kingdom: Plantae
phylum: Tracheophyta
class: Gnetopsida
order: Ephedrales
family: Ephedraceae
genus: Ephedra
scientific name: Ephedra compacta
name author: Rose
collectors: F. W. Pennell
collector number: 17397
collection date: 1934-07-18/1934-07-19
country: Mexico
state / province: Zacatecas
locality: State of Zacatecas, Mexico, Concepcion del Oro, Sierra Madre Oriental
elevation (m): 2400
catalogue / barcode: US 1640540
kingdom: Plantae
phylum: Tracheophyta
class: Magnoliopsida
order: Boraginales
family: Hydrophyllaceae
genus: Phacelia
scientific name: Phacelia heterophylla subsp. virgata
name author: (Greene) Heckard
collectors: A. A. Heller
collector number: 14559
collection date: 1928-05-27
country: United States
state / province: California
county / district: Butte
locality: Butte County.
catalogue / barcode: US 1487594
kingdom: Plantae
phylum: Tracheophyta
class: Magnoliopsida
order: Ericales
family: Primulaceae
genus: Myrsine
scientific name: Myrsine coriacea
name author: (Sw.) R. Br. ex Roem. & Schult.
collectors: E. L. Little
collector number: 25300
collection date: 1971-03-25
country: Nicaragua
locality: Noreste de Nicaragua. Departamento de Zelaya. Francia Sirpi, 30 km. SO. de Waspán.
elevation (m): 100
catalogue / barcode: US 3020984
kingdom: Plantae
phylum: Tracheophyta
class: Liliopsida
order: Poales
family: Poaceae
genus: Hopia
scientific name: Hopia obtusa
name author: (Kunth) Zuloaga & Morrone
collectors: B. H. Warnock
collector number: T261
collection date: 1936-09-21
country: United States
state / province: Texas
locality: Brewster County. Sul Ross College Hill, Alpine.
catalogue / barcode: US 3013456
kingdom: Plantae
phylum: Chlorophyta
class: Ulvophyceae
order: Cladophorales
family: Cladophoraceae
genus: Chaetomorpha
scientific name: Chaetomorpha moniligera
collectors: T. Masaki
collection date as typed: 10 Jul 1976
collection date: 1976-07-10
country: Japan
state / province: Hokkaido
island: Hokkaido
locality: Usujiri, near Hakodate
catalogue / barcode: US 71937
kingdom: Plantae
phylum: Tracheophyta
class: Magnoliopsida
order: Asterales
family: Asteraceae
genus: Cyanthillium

DESCRIPTION OF THE TASK:
Please copy out every line of the material above again, with no changes at all.

IN RESPONSE:
kingdom: Plantae
phylum: Tracheophyta
class: Gnetopsida
order: Ephedrales
family: Ephedraceae
genus: Ephedra
scientific name: Ephedra compacta
name author: Rose
collectors: F. W. Pennell
collector number: 17397
collection date: 1934-07-18/1934-07-19
country: Mexico
state / province: Zacatecas
locality: State of Zacatecas, Mexico, Concepcion del Oro, Sierra Madre Oriental
elevation (m): 2400
catalogue / barcode: US 1640540
kingdom: Plantae
phylum: Tracheophyta
class: Magnoliopsida
order: Boraginales
family: Hydrophyllaceae
genus: Phacelia
scientific name: Phacelia heterophylla subsp. virgata
name author: (Greene) Heckard
collectors: A. A. Heller
collector number: 14559
collection date: 1928-05-27
country: United States
state / province: California
county / district: Butte
locality: Butte County.
catalogue / barcode: US 1487594
kingdom: Plantae
phylum: Tracheophyta
class: Magnoliopsida
order: Ericales
family: Primulaceae
genus: Myrsine
scientific name: Myrsine coriacea
name author: (Sw.) R. Br. ex Roem. & Schult.
collectors: E. L. Little
collector number: 25300
collection date: 1971-03-25
country: Nicaragua
locality: Noreste de Nicaragua. Departamento de Zelaya. Francia Sirpi, 30 km. SO. de Waspán.
elevation (m): 100
catalogue / barcode: US 3020984
kingdom: Plantae
phylum: Tracheophyta
class: Liliopsida
order: Poales
family: Poaceae
genus: Hopia
scientific name: Hopia obtusa
name author: (Kunth) Zuloaga & Morrone
collectors: B. H. Warnock
collector number: T261
collection date: 1936-09-21
country: United States
state / province: Texas
locality: Brewster County. Sul Ross College Hill, Alpine.
catalogue / barcode: US 3013456
kingdom: Plantae
phylum: Chlorophyta
class: Ulvophyceae
order: Cladophorales
family: Cladophoraceae
genus: Chaetomorpha
scientific name: Chaetomorpha moniligera
collectors: T. Masaki
collection date as typed: 10 Jul 1976
collection date: 1976-07-10
country: Japan
state / province: Hokkaido
island: Hokkaido
locality: Usujiri, near Hakodate
catalogue / barcode: US 71937
kingdom: Plantae
phylum: Tracheophyta
class: Magnoliopsida
order: Asterales
family: Asteraceae
genus: Cyanthillium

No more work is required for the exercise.